Your goal: What is needed is an exact copy of the entries below, with the pictures left out.

○ ○ ○ ○ ○ ○ ○

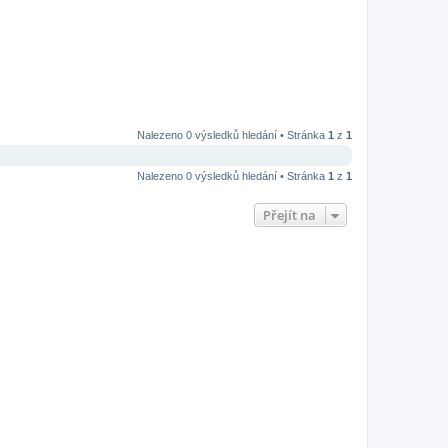
Nalezeno 0 výsledků hledání • Stránka
1
z
1
Nalezeno 0 výsledků hledání • Stránka
1
z
1
Přejít na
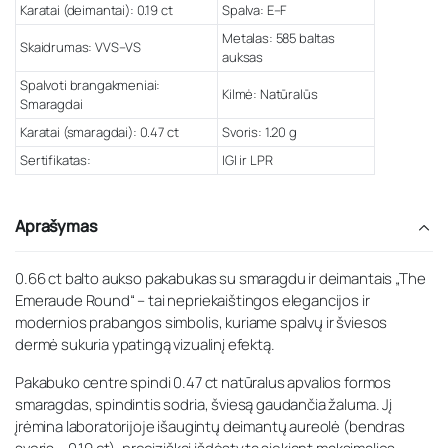
Karatai (deimantai): 0.19 ct
Spalva: E–F
Metalas: 585 baltas
Skaidrumas: VVS–VS
auksas
Spalvoti brangakmeniai:
Kilmė: Natūralūs
Smaragdai
Karatai (smaragdai): 0.47 ct
Svoris: 1.20 g
Sertifikatas:
IGI ir LPR
Aprašymas
0.66 ct balto aukso pakabukas su smaragdu ir deimantais „The
Emeraude Round“ – tai nepriekaištingos elegancijos ir
modernios prabangos simbolis, kuriame spalvų ir šviesos
dermė sukuria ypatingą vizualinį efektą.
Pakabuko centre spindi 0.47 ct natūralus apvalios formos
smaragdas, spindintis sodria, šviesą gaudančia žaluma. Jį
įrėmina laboratorijoje išaugintų deimantų aureolė (bendras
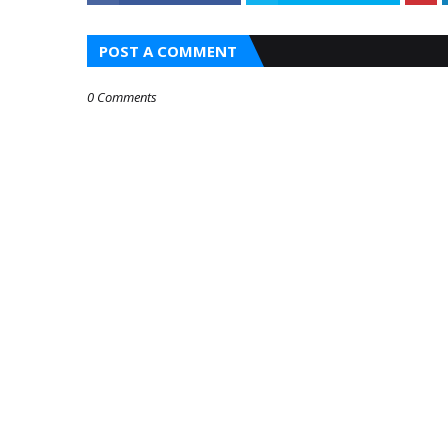
POST A COMMENT
0 Comments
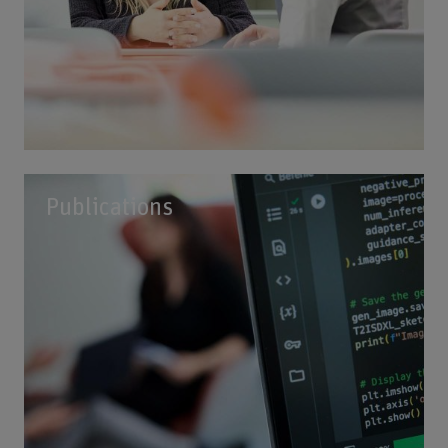
Publications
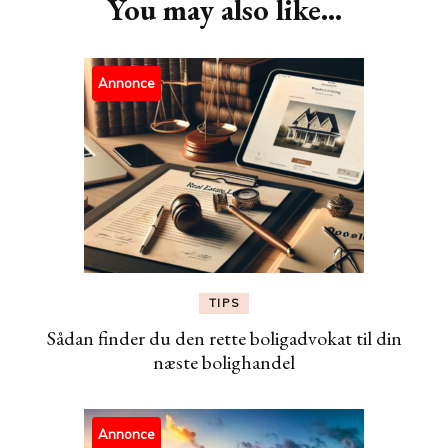
You may also like...
Annonce
TIPS
Sådan finder du den rette boligadvokat til din
næste bolighandel
Annonce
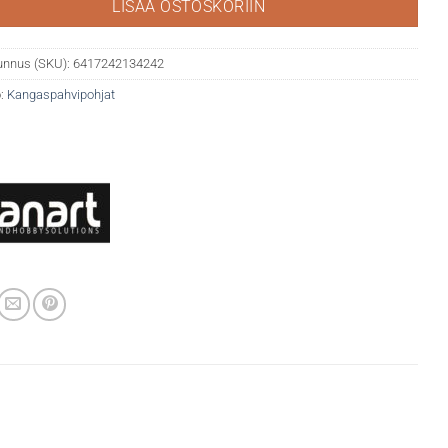
LISÄÄ OSTOSKORIIN
unnus (SKU):
6417242134242
:
Kangaspahvipohjat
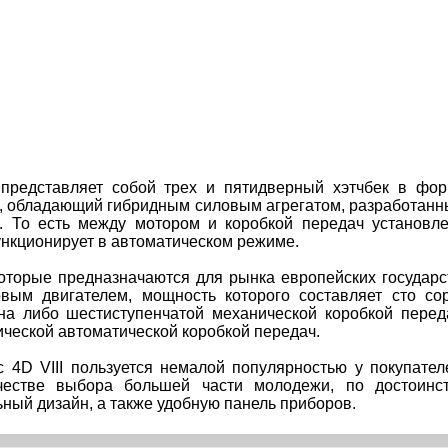
 представляет собой трех и пятидверный хэтчбек в фо
н, обладающий гибридным силовым агрегатом, разработан
. То есть между мотором и коробкой передач установл
ункционирует в автоматическом режиме.
которые предназначаются для рынка европейских государс
вым двигателем, мощность которого составляет сто со
а либо шестиступенчатой механической коробкой перед
ческой автоматической коробкой передач.
 4D VIII пользуется немалой популярностью у покупател
честве выбора большей части молодежи, по достоинс
ный дизайн, а также удобную панель приборов.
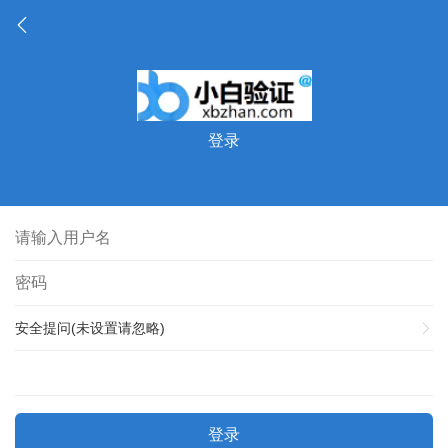
登录
安全提问(未设置请忽略)
登录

○ ○ ○ ○ ○ ○ ○

Written reply:
Nalezeno 0 výsledků hledání • Stránka
1
z
1
Nalezeno 0 výsledků hledání • Stránka
1
z
1
Přejít na
Karatai (deimantai): 0.19 ct
Spalva: E–F
Metalas: 585 baltas
Skaidrumas: VVS–VS
auksas
Spalvoti brangakmeniai:
Kilmė: Natūralūs
Smaragdai
Karatai (smaragdai): 0.47 ct
Svoris: 1.20 g
Sertifikatas:
IGI ir LPR
Aprašymas
0.66 ct balto aukso pakabukas su smaragdu ir deimantais „The
Emeraude Round“ – tai nepriekaištingos elegancijos ir
modernios prabangos simbolis, kuriame spalvų ir šviesos
dermė sukuria ypatingą vizualinį efektą.
Pakabuko centre spindi 0.47 ct natūralus apvalios formos
smaragdas, spindintis sodria, šviesą gaudančia žaluma. Jį
įrėmina laboratorijoje išaugintų deimantų aureolė (bendras
POST A COMMENT
0 Comments
Publications
You may also like...
Annonce
TIPS
Sådan finder du den rette boligadvokat til din
næste bolighandel
Annonce
LISÄÄ OSTOSKORIIN
unnus (SKU):
6417242134242
:
Kangaspahvipohjat
 представляет собой трех и пятидверный хэтчбек в фо
н, обладающий гибридным силовым агрегатом, разработан
. То есть между мотором и коробкой передач установл
ункционирует в автоматическом режиме.
которые предназначаются для рынка европейских государс
вым двигателем, мощность которого составляет сто со
а либо шестиступенчатой механической коробкой перед
ческой автоматической коробкой передач.
 4D VIII пользуется немалой популярностью у покупател
честве выбора большей части молодежи, по достоинс
ный дизайн, а также удобную панель приборов.
登录
安全提问(未设置请忽略)
登录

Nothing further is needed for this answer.